Coleman, Levin offer ten recommendations
for stopping abusive, illegal tax shelters


jewishsightseeing.com
,  Feb. 12, 2005


Sens. Norm Coleman (R-Minn) and Carl Levin (D-Wis), respectively the chairman and ranking Democrat on the Senate Permanent Subcommittee on Investigations, on Feb. 10 issued ten recommendations for dealing with what they described as "abusive and illegal tax shelters."

The recommendations were summarized by Senator Levin on his website as follows:

1. Enforcement Focus. The Internal Revenue Service and the Department of Justice should continue enforcement efforts aimed at stopping accounting firms and law firms from aiding and abetting tax evasion, promoting potentially abusive or illegal tax shelters, and violating federal tax shelter regulations, and should impose substantial penalties on wrongdoers to punish and deter such misconduct. 

2. Promoter Penalties.
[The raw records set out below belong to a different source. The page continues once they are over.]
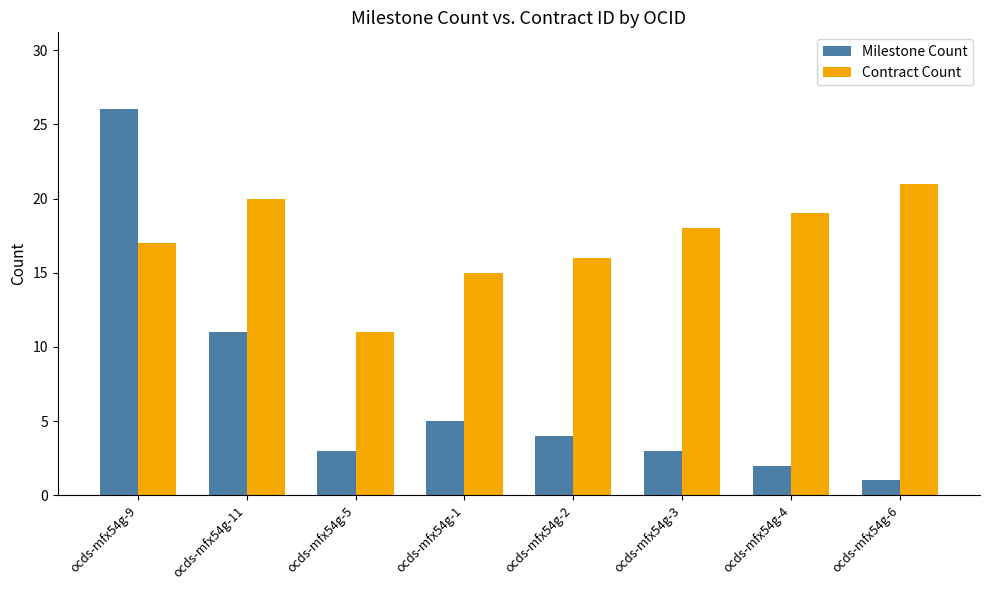

What is the label of the 4th bar from the left?

ocds-mfx54g-1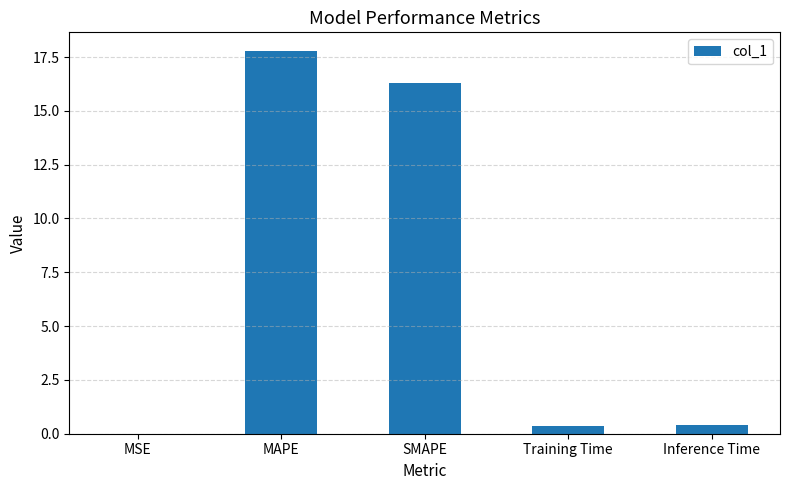

True or false: the data shows 6.6 at MAPE.

False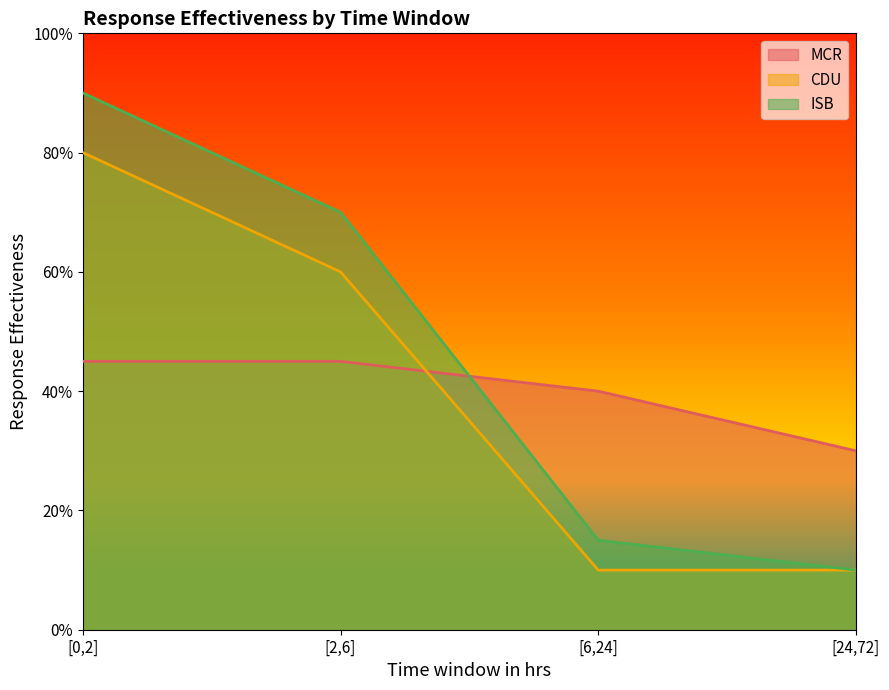

List the labels in order of ISB value, smallest first.

[24,72], [6,24], [2,6], [0,2]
Congress should enact legislation to increase the civil penalties on aiders and abettors of tax evasion and promoters of potentially abusive or illegal tax shelters, to ensure that they disgorge not only all illicit proceeds from such activities, but also pay a substantial monetary fine to punish and deter such misconduct. 
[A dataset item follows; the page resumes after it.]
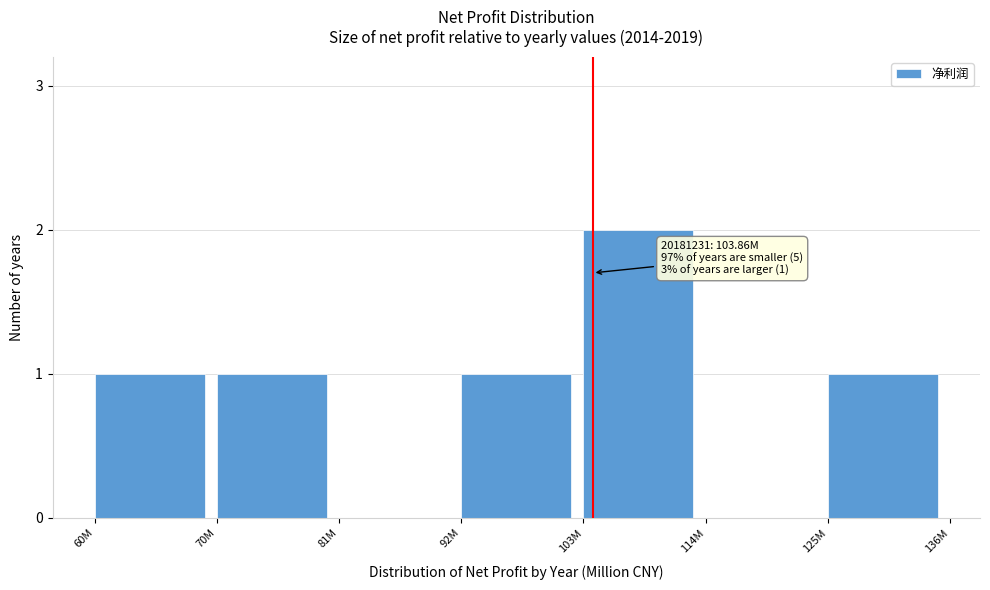

Reading left to right, transcribe all the data shown in this chart.

60M=1	70M=1	81M=0	92M=1	103M=2	114M=0	125M=1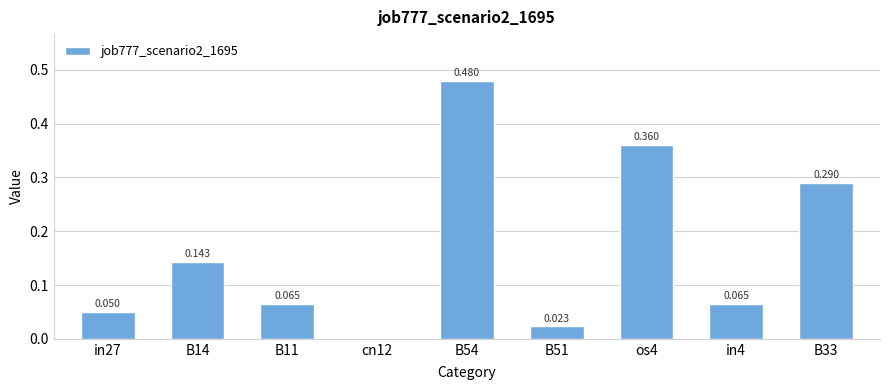

Reading right to left, list all the values displayed in this chart.

B33=0.3	in4=0.1	os4=0.4	B51=0.0	B54=0.5	cn12=0.0	B11=0.1	B14=0.1	in27=0.0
3. IRS Appropriations. Congress should appropriate additional funds to enable the IRS to hire more enforcement personnel and increase enforcement activities to stop the promotion of potentially abusive and illegal tax shelters by lawyers, accountants, and other financial professionals. 

4. Economic Substance Doctrine. Congress should enact legislation to clarify and strengthen the economic substance doctrine and to strengthen civil penalties on transactions with no economic substance or business purpose apart from their alleged tax benefits. 

5. Interagency Cooperation. Congress should enact legislation authorizing the IRS to disclose relevant tax shelter information to other federal agencies, such as the Public Company Accounting Oversight Board, federal bank regulators, and the Securities and Exchange Commission (SEC), to strengthen their efforts to stop the entities they oversee from aiding or abetting tax evasion or promoting potentially abusive or illegal tax shelters. 

6. Accountant Rules. The Public Company Accounting Oversight Board should strengthen and finalize proposed rules restricting certain accounting firms from providing aggressive tax services to their audit clients, charging companies a contingent fee for providing tax services, and using aggressive marketing efforts to promote generic tax products to potential clients. 

7. Bank Oversight. Federal bank regulators, in consultation with the IRS, should review tax shelter activities at major banks, and clarify and strengthen rules preventing banks from aiding or abetting tax evasion by third parties or promoting potentially abusive or illegal tax shelters. 

8. Securities Firm Oversight. The SEC, in consultation with the IRS, should review tax shelter activities at investment advisory and securities firms it oversees, and clarify and strengthen rules preventing such firms from aiding or abetting tax evasion by third parties or promoting potentially abusive or illegal tax shelters. 

9. Tax Opinion Letters. The IRS should further strengthen federal tax practitioner rules issued under Circular 230 regarding the issuance of tax opinion letters to ensure that such practitioners, including law firms and accounting firms, have written procedures for issuing tax opinions, resolving internal disputes over legal issues addressed in such opinions, and preventing practitioners or their firms from aiding or abetting tax evasion by clients or promoting potentially abusive or illegal tax shelters. 

10. Charitable Organizations. The IRS should review tax shelter activities at charitable organizations, and clarify and strengthen rules preventing such organizations from aiding or abetting tax evasion by third parties or promoting potentially abusive or illegal tax shelters.